Milei, assim como Bolsonaro, mobilizou os temas do nacionalismo e do patriotismo não para se opor a uma ameaça externa — como a extrema direita europeia fez ao eleger os imigrantes como o foco de todos os males — mas como um símbolo para fazer a oposição entre “o povo” e “as elites”. Estamos diante da produção de diagnósticos, ou seja, da exposição dos problemas e dos culpados, para assim poder apresentar a solução. Mesmo que essa solução signifique mais um ciclo recessivo.
No dia da posse foram cortados quase todos os ministérios relacionados a políticas sociais. De 18 pastas, restaram apenas nove. Dois dias depois da posse, a motosserra de Milei entrou em ação, com o anúncio de dez medidas econômicas. Em seu discurso de posse, Milei afirmou que o corte de gastos, “ao contrário do passado, recairá quase inteiramente sobre o Estado e não sobre o setor privado”. No entanto, várias destas medidas afetarão diretamente o bolso e, portanto, a qualidade de vida dos argentinos.
Governar assim não será fácil. Dentre os apoiadores de Milei, existem aqueles que são mais fanáticos e que realmente compraram o discurso da fé e da esperança. Para estes, o lema “acredite no plano” é a regra. Por outro lado, parte do eleitorado de Milei optou por um voto de protesto (contra o peronismo) ou o voto no mal menor. A paciência deste segundo grupo é menos resiliente e pode passar a ecoar as vozes críticas ao presidente argentino. Na Argentina, os movimentos sociais têm uma capacidade de mobilização nas ruas maior do que no Brasil, herança da atuação do movimento obrero do país, cuja força de assembleia inspirou o #NiUnaMenos e as mobilizações feministas pró-aborto dos últimos anos.
Em todos os países onde a extrema direita ascendeu nos últimos anos, a característica comum foi fazer ruir as democracias por dentro. Os eleitos por voto impetraram em cada país legislações que enfraquecem a Justiça, o Legislativo e as mídias. Mesmo sem golpes de Estado, são governos autocráticos. Na autocracia argentina recém-instalada, Milei vai ao âmago de um dos patrimônios da democracia naquele país: o direito ao protesto nas ruas.
A frase proferida por Milei, de que “dentro da lei tudo e fora da lei nada”, já está sendo aplicada: em 14 de dezembro, foi publicado no Boletim Oficial de governo o chamado Protocolo Bullrich — em alusão a Patricia Bullrich, ministra de Segurança de Milei, apelidado também de “protocolo antipiquetes”.
As medidas deste protocolo — que foi divulgado sob o título “Sem liberdade não há ordem, e sem ordem não há progresso” — têm como objetivo coibir e reprimir protestos sociais, e preveem a identificação e o registro dos dados de indivíduos e organizações que operem como “autores, cúmplices e instigadores” de mobilizações, bem como a não necessidade de ordem judicial para a intervenção das forças de segurança.

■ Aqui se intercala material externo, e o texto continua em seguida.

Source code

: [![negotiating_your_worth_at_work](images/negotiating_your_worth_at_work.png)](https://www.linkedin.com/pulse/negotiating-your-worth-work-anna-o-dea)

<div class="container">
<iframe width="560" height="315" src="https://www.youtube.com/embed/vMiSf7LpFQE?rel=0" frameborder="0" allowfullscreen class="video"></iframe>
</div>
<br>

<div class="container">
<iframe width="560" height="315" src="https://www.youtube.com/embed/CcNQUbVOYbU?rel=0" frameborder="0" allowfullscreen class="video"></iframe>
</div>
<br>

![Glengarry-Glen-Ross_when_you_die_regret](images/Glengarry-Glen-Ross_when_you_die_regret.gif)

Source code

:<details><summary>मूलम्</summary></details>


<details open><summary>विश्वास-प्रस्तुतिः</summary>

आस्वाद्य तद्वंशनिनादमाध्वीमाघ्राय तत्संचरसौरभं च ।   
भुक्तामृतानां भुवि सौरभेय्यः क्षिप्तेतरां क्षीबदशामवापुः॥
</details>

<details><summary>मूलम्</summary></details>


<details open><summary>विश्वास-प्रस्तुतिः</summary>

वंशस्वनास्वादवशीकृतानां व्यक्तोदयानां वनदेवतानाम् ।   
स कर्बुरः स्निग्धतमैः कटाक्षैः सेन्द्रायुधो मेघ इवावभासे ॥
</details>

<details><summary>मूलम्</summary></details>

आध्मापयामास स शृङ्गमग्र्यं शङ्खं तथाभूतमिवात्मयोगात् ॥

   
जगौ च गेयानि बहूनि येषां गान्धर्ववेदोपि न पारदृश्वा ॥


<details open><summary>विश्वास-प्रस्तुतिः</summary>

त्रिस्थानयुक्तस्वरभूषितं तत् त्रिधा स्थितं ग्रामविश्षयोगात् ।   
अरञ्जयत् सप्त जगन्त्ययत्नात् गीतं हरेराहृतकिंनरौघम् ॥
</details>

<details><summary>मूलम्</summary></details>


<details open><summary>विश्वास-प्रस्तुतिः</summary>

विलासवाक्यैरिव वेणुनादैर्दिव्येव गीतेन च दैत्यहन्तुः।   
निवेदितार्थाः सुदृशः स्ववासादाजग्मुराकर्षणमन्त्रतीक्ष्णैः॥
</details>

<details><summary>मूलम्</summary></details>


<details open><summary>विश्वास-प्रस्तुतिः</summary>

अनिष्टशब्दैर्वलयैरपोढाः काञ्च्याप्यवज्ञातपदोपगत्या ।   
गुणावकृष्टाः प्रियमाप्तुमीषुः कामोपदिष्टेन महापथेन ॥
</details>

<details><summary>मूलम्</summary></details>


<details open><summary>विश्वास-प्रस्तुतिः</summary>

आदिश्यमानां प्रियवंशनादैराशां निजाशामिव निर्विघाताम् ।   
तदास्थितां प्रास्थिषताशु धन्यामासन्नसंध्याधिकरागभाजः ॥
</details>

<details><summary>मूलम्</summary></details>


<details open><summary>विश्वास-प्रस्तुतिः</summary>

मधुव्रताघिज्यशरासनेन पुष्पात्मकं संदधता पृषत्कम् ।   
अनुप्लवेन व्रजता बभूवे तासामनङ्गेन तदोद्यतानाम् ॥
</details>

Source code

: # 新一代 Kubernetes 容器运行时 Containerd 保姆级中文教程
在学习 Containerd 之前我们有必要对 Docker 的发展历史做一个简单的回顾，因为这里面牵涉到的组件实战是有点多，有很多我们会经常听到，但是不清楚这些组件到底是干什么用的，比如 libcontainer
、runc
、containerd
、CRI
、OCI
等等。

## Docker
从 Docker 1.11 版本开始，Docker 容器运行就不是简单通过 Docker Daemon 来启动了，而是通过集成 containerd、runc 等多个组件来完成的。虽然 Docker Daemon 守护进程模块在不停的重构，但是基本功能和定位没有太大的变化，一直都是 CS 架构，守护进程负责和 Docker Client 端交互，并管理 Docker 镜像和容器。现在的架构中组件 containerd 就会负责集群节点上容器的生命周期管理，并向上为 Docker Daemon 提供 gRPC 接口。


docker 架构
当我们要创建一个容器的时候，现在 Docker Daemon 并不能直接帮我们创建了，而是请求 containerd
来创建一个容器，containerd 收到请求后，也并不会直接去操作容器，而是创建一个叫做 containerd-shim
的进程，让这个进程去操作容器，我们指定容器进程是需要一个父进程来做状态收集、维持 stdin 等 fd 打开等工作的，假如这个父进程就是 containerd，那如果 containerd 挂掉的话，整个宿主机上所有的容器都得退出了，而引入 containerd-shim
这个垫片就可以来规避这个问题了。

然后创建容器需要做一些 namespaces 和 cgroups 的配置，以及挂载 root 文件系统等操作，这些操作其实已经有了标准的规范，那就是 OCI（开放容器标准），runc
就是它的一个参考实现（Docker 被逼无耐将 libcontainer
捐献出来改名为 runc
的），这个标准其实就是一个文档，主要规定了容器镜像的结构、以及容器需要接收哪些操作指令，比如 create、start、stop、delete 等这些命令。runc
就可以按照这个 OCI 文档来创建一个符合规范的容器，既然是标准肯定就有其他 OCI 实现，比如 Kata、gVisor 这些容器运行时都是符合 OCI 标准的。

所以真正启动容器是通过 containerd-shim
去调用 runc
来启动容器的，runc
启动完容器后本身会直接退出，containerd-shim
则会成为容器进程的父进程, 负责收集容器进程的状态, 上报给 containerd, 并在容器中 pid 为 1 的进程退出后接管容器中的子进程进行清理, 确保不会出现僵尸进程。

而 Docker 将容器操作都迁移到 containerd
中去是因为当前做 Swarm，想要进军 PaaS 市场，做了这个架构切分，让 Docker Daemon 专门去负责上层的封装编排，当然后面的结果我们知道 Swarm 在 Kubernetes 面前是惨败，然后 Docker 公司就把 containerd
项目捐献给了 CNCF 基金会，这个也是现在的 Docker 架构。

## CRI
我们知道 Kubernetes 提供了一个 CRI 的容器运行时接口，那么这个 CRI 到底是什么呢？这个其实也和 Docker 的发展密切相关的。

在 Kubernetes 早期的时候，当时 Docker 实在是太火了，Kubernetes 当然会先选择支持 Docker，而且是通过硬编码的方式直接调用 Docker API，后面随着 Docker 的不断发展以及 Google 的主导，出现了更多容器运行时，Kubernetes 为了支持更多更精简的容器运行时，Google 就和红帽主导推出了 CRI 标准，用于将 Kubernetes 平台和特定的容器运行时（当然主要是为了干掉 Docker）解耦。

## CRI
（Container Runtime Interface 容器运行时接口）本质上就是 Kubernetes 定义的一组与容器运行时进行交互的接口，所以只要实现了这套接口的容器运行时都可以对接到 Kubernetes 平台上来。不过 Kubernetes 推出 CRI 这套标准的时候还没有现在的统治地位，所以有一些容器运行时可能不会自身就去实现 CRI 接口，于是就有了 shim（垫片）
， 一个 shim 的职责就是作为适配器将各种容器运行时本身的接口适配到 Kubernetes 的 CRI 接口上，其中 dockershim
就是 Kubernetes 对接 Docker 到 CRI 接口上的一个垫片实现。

A criminalização dos movimentos sociais e dos protestos já está em curso, o que pode levar a intensos embates nas ruas. Não obstante o Protocolo Bullrich, a primeira grande marcha de protesto já está marcada: 20 de dezembro, com a expectativa de comparecimento de 50 mil pessoas.
A suposta ameaça de um inimigo interno pode não ser suficiente para manter o apoio ao governo, de modo que a frase “no hay plata”, sublinhada por Milei em seu discurso de posse e vista em camisetas usadas pelos argentinos nas ruas, pode se virar contra o feiticeiro — ou melhor, contra “el loco” — e expressar a frustração e a impaciência de um povo que está preparado para protestar, mesmo com a possibilidade concreta de maior repressão do Estado.
Como disse Verónica Gago, em um post publicado no Instagram no dia da posse: “Esta frase [no hay plata] convertida em camiseta faz do realismo uma reivindicação poderosa contra todo discurso”. Sem dinheiro, resta ao povo argentino defender o que lhe restou: a dignidade, a qual o governo Milei quer claramente surrupiar.